- HOW TO COMPLETE THIS TASK
Give every line of text in the items below as a JSON list of strings, one string per line, with blank lines left out.

Page-level text extractions:
◆ ◆ ◆

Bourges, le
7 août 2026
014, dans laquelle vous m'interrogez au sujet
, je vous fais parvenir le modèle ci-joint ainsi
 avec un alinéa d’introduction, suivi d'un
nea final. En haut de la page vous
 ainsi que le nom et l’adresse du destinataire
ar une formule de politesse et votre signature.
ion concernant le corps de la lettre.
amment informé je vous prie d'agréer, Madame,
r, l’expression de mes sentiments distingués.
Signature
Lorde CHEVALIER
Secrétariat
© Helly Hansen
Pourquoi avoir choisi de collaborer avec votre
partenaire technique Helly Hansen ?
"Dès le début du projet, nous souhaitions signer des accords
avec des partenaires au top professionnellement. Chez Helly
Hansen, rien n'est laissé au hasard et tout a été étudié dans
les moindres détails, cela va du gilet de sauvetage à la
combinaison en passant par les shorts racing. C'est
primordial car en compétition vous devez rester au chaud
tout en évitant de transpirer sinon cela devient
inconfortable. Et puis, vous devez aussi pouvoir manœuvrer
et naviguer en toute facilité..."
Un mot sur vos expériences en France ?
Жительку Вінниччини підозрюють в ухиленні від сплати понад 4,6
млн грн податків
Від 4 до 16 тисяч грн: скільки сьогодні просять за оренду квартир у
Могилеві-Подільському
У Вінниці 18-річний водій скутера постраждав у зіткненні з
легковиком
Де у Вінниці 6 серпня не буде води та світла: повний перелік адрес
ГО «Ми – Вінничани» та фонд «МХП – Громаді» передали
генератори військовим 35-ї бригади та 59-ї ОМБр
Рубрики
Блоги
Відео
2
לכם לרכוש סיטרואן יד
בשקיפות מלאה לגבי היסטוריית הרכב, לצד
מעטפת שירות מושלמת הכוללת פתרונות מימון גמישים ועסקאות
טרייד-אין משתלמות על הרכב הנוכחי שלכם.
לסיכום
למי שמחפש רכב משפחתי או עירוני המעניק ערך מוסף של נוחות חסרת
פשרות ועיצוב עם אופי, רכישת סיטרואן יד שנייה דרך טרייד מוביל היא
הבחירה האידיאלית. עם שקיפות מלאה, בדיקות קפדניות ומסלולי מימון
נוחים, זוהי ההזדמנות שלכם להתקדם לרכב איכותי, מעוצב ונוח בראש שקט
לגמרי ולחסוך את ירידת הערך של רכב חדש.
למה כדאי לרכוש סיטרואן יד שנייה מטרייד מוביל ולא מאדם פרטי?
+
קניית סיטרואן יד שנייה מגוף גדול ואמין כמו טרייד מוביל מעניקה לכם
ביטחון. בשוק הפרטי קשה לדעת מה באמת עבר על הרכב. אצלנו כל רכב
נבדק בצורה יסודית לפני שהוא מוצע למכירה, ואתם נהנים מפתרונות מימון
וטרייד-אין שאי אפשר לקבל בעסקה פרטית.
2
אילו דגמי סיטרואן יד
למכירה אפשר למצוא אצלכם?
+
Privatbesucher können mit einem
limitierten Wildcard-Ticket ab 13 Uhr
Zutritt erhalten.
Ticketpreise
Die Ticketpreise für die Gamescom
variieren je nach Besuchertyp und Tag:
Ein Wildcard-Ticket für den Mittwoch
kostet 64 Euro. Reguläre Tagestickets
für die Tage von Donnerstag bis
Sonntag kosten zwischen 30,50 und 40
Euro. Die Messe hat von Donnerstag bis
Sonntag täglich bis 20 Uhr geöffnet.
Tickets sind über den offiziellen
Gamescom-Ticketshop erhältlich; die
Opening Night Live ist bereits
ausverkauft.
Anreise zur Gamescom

◆ ◆ ◆

- RESULT OF THIS TASK
[
  "Bourges, le",
  "7 août 2026",
  "014, dans laquelle vous m'interrogez au sujet",
  ", je vous fais parvenir le modèle ci-joint ainsi",
  " avec un alinéa d’introduction, suivi d'un",
  "nea final. En haut de la page vous",
  " ainsi que le nom et l’adresse du destinataire",
  "ar une formule de politesse et votre signature.",
  "ion concernant le corps de la lettre.",
  "amment informé je vous prie d'agréer, Madame,",
  "r, l’expression de mes sentiments distingués.",
  "Signature",
  "Lorde CHEVALIER",
  "Secrétariat",
  "© Helly Hansen",
  "Pourquoi avoir choisi de collaborer avec votre",
  "partenaire technique Helly Hansen ?",
  "\"Dès le début du projet, nous souhaitions signer des accords",
  "avec des partenaires au top professionnellement. Chez Helly",
  "Hansen, rien n'est laissé au hasard et tout a été étudié dans",
  "les moindres détails, cela va du gilet de sauvetage à la",
  "combinaison en passant par les shorts racing. C'est",
  "primordial car en compétition vous devez rester au chaud",
  "tout en évitant de transpirer sinon cela devient",
  "inconfortable. Et puis, vous devez aussi pouvoir manœuvrer",
  "et naviguer en toute facilité...\"",
  "Un mot sur vos expériences en France ?",
  "Жительку Вінниччини підозрюють в ухиленні від сплати понад 4,6",
  "млн грн податків",
  "Від 4 до 16 тисяч грн: скільки сьогодні просять за оренду квартир у",
  "Могилеві-Подільському",
  "У Вінниці 18-річний водій скутера постраждав у зіткненні з",
  "легковиком",
  "Де у Вінниці 6 серпня не буде води та світла: повний перелік адрес",
  "ГО «Ми – Вінничани» та фонд «МХП – Громаді» передали",
  "генератори військовим 35-ї бригади та 59-ї ОМБр",
  "Рубрики",
  "Блоги",
  "Відео",
  "2",
  "לכם לרכוש סיטרואן יד",
  "בשקיפות מלאה לגבי היסטוריית הרכב, לצד",
  "מעטפת שירות מושלמת הכוללת פתרונות מימון גמישים ועסקאות",
  "טרייד-אין משתלמות על הרכב הנוכחי שלכם.",
  "לסיכום",
  "למי שמחפש רכב משפחתי או עירוני המעניק ערך מוסף של נוחות חסרת",
  "פשרות ועיצוב עם אופי, רכישת סיטרואן יד שנייה דרך טרייד מוביל היא",
  "הבחירה האידיאלית. עם שקיפות מלאה, בדיקות קפדניות ומסלולי מימון",
  "נוחים, זוהי ההזדמנות שלכם להתקדם לרכב איכותי, מעוצב ונוח בראש שקט",
  "לגמרי ולחסוך את ירידת הערך של רכב חדש.",
  "למה כדאי לרכוש סיטרואן יד שנייה מטרייד מוביל ולא מאדם פרטי?",
  "+",
  "קניית סיטרואן יד שנייה מגוף גדול ואמין כמו טרייד מוביל מעניקה לכם",
  "ביטחון. בשוק הפרטי קשה לדעת מה באמת עבר על הרכב. אצלנו כל רכב",
  "נבדק בצורה יסודית לפני שהוא מוצע למכירה, ואתם נהנים מפתרונות מימון",
  "וטרייד-אין שאי אפשר לקבל בעסקה פרטית.",
  "2",
  "אילו דגמי סיטרואן יד",
  "למכירה אפשר למצוא אצלכם?",
  "+",
  "Privatbesucher können mit einem",
  "limitierten Wildcard-Ticket ab 13 Uhr",
  "Zutritt erhalten.",
  "Ticketpreise",
  "Die Ticketpreise für die Gamescom",
  "variieren je nach Besuchertyp und Tag:",
  "Ein Wildcard-Ticket für den Mittwoch",
  "kostet 64 Euro. Reguläre Tagestickets",
  "für die Tage von Donnerstag bis",
  "Sonntag kosten zwischen 30,50 und 40",
  "Euro. Die Messe hat von Donnerstag bis",
  "Sonntag täglich bis 20 Uhr geöffnet.",
  "Tickets sind über den offiziellen",
  "Gamescom-Ticketshop erhältlich; die",
  "Opening Night Live ist bereits",
  "ausverkauft.",
  "Anreise zur Gamescom"
]